Cardano founder Charles Hoskinson says the blockchain was not hacked. The SecondFi wallet breach stems from modified closed-source code, he says.
The headline wrote itself: Cardano got hacked. Except it did not. Charles Hoskinson said as much on June 24, broadcasting from Colorado in what he described as a late-night session picking apart code he should not have had to pick apart.
SecondFi, the wallet formerly known as Yoroi, reported a security incident tied to its native web wallet generation software. Reports circulating earlier this week put losses at roughly 16 million ADA, with NFTs and other tokens also taken from somewhere around 178 self-custody wallets. Exact figures have not been independently verified. The wallet generation flaw exposed private keys at the point of wallet creation, per reporting at the time.
Hoskinson had a different thing on his mind. The question he wanted answered was not the scope of the loss. He wanted to know if anything inside Cardano’s own cryptographic layer had been touched.
Cardano Is Not the Problem Here
His answer, after disassembling SecondFi’s minified TypeScript: no. The open-source cryptographic libraries used by the overwhelming majority of Cardano wallets, he said on YouTube, appear to be exactly as they were before any of this happened. Key derivation, HD wallet logic, UTXO selection — none of it, per his review, looks touched.
What looks different is the closed-source code. Hoskinson said the anomalous transactions appear connected to SecondFi’s proprietary layer, specifically code that had been modified from the open-source standard Cardano maintains. That distinction, he kept returning to it.
As Cardanians on X noted June 23, this was not a Cardano blockchain compromise. The account wrote that the root cause sat in SecondFi’s native web wallet generation software, not the chain. Per Hoskinson, that framing is accurate.
What the Disassembled Code Actually Showed
He said he was able to replicate how the attack occurred. He will not say how. Independent audits come first, he explained, and Emurgo needs to lead that disclosure. His read is that the 24-word seed phrases used by affected users may not themselves be compromised. The things derived from those keywords after the fact, that is a different story.

_What you need to do:_
1. Summarize the article on the SecondFi wallet breach in three sentences.
2. Resume the article on the SecondFi wallet breach after its final sentence.

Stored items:

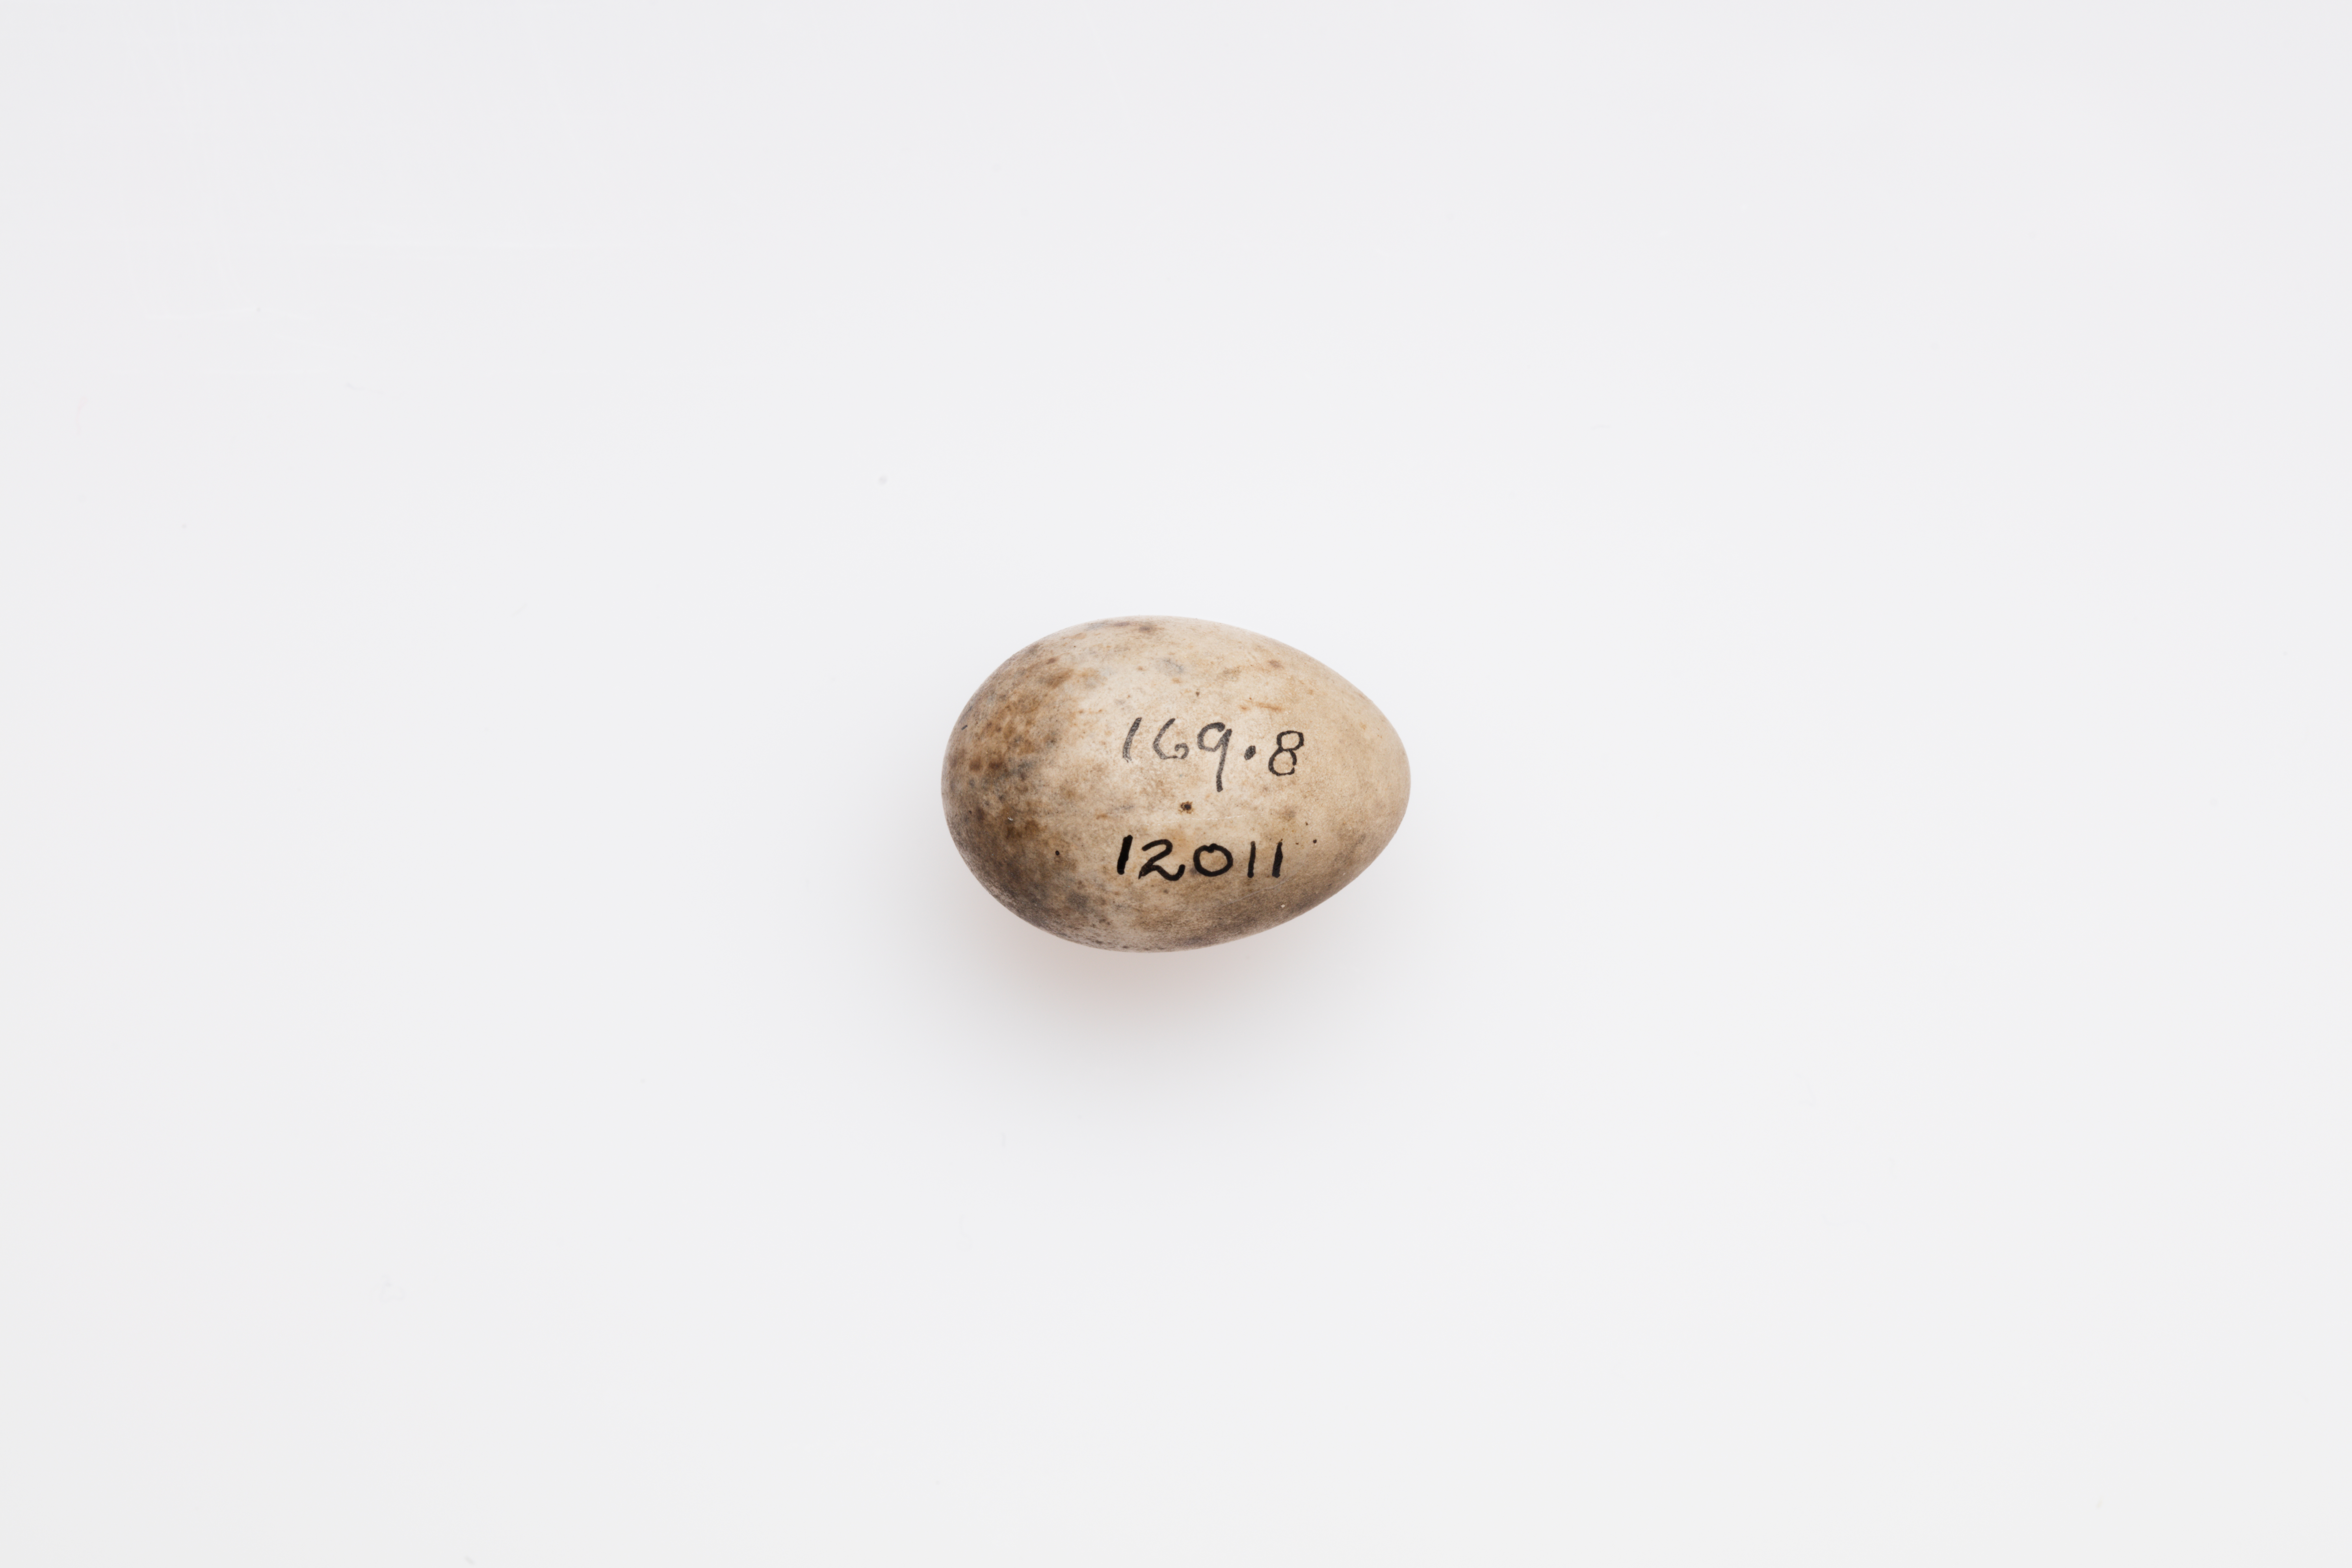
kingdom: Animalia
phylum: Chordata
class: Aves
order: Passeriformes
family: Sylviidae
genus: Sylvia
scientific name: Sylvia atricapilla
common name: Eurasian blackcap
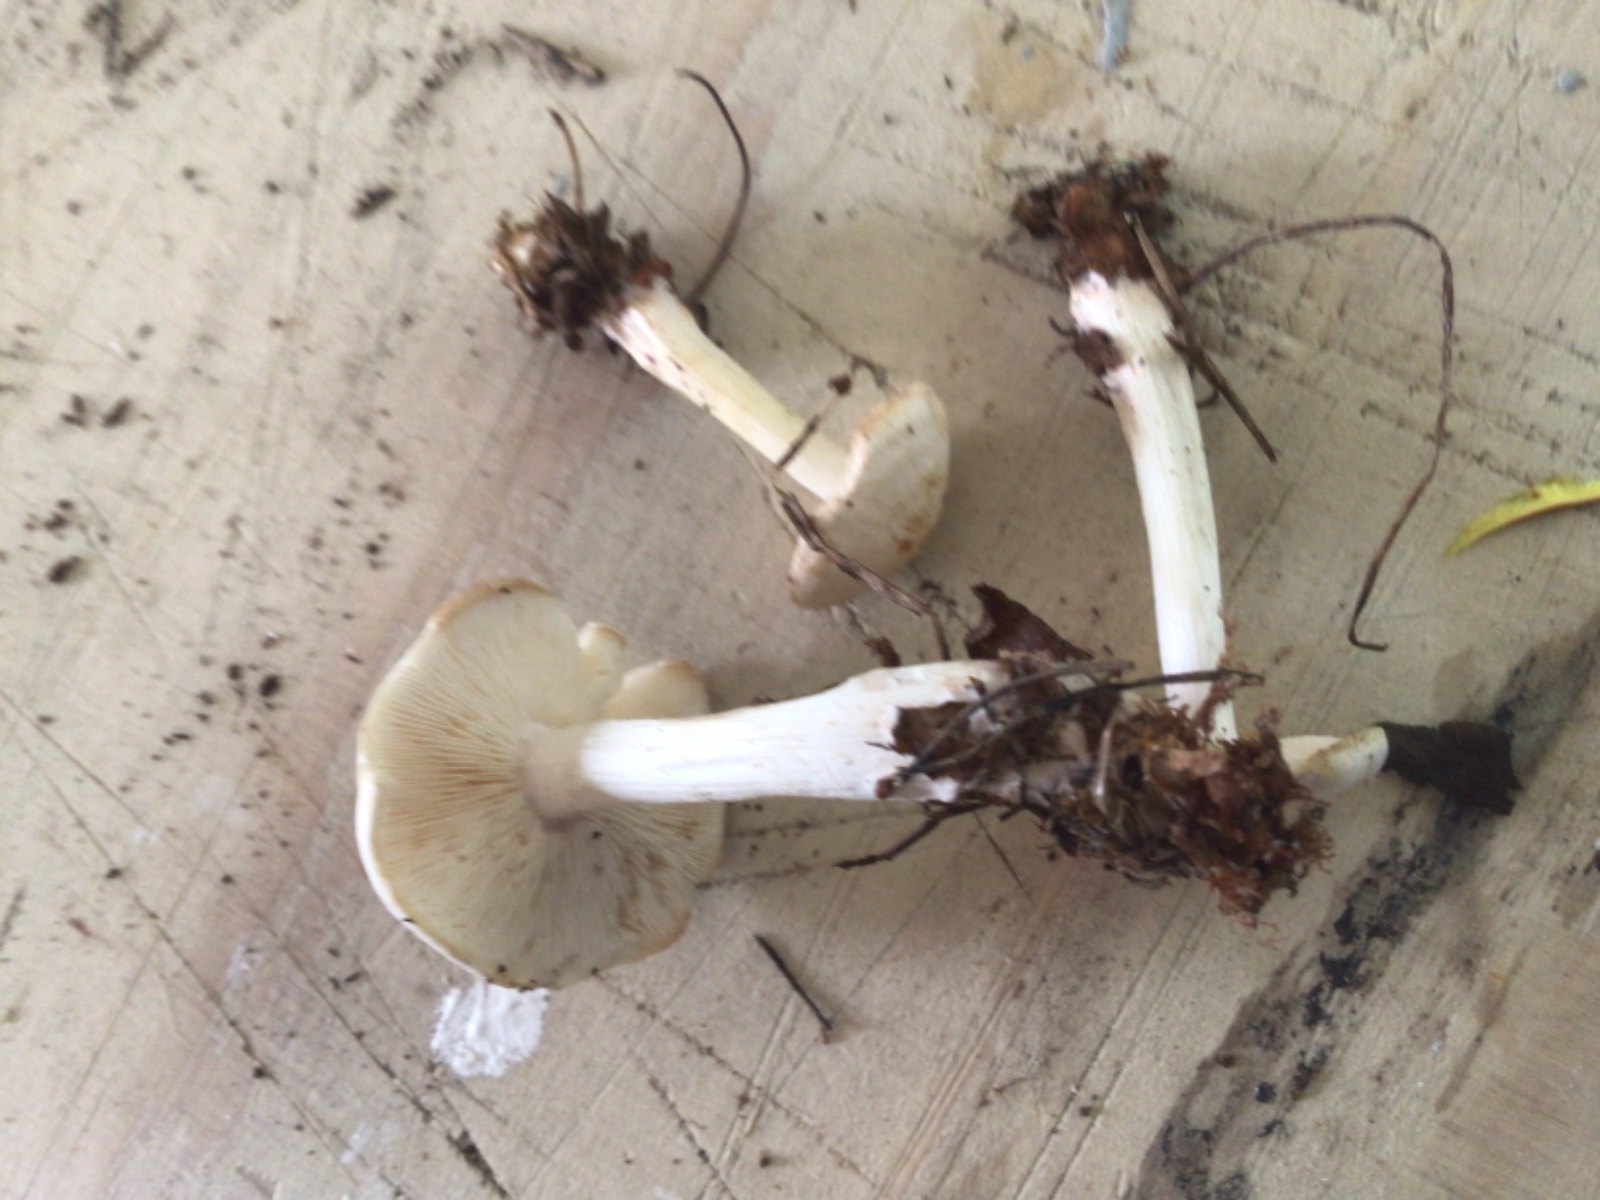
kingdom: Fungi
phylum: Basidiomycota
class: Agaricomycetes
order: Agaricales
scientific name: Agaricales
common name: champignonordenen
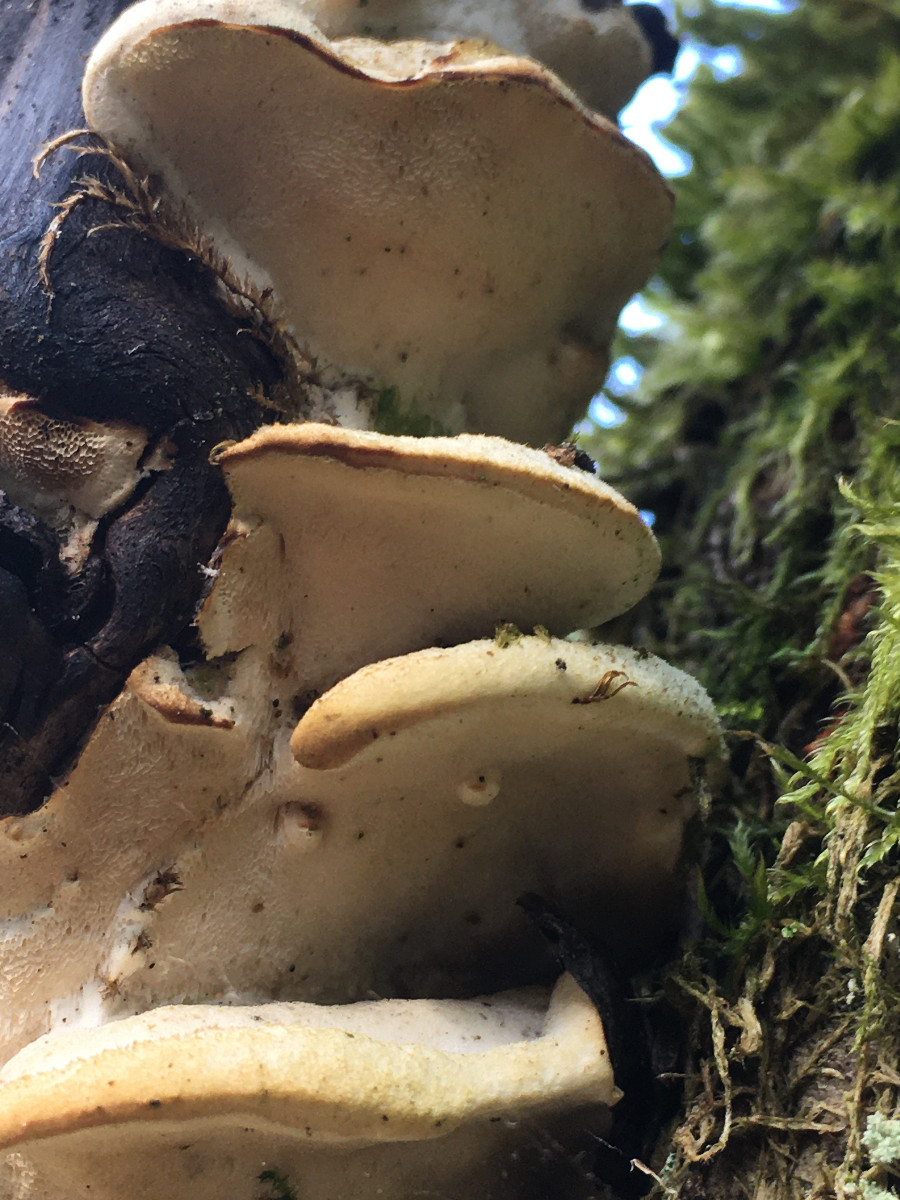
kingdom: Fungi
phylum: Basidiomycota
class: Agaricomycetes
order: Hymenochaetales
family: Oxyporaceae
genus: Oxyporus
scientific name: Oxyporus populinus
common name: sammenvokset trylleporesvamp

_Outputs by task:_
1. SecondFi, the wallet formerly known as Yoroi, reported a security incident tied to its native web wallet generation software, with reported losses of roughly 16 million ADA plus NFTs and other tokens from around 178 self-custody wallets. After disassembling SecondFi's code, Charles Hoskinson said Cardano's open-source cryptographic libraries appear unchanged and that the anomalous transactions appear connected to SecondFi's modified closed-source layer, so the blockchain itself was not hacked. He said he could replicate the attack but will not say how until independent audits come first, and he suggested that the affected users' 24-word seed phrases may not themselves be compromised.

2.
The open-source infrastructure Cardano has spent years building was built for exactly this kind of pressure. Hoskinson’s position, as stated before this incident and apparently confirmed by it: cryptographic code that affects the broader ecosystem should be built by a federation of entities, not a single vendor. He said that plainly.
Input Output has no authority to freeze funds or reverse transactions. Hoskinson was direct about that. Cardano was designed as a real cryptocurrency, and no single actor holds those intervention powers. That, he said, is by design.
White Hat Activity and What Comes Next
Some funds that moved after the incident may not have been moved by the attacker at all. Hoskinson said he had heard reports of white hat activity, with some assets reportedly recovered through that route. He said he looks forward to understanding more about how those funds will be returned.
His advice for anyone holding a wallet that touched SecondFi’s system: leave the keys at rest. Do not transact. He called the entire application compromised until an independent audit says otherwise and a formal remediation process runs.
The crypto media coverage, he said, was exactly what he expected. He called it, in his words, AI slop journalist low integrity trash. Then he moved on to the technical part. SecondFi has been placed in maintenance mode. The independent review is still pending.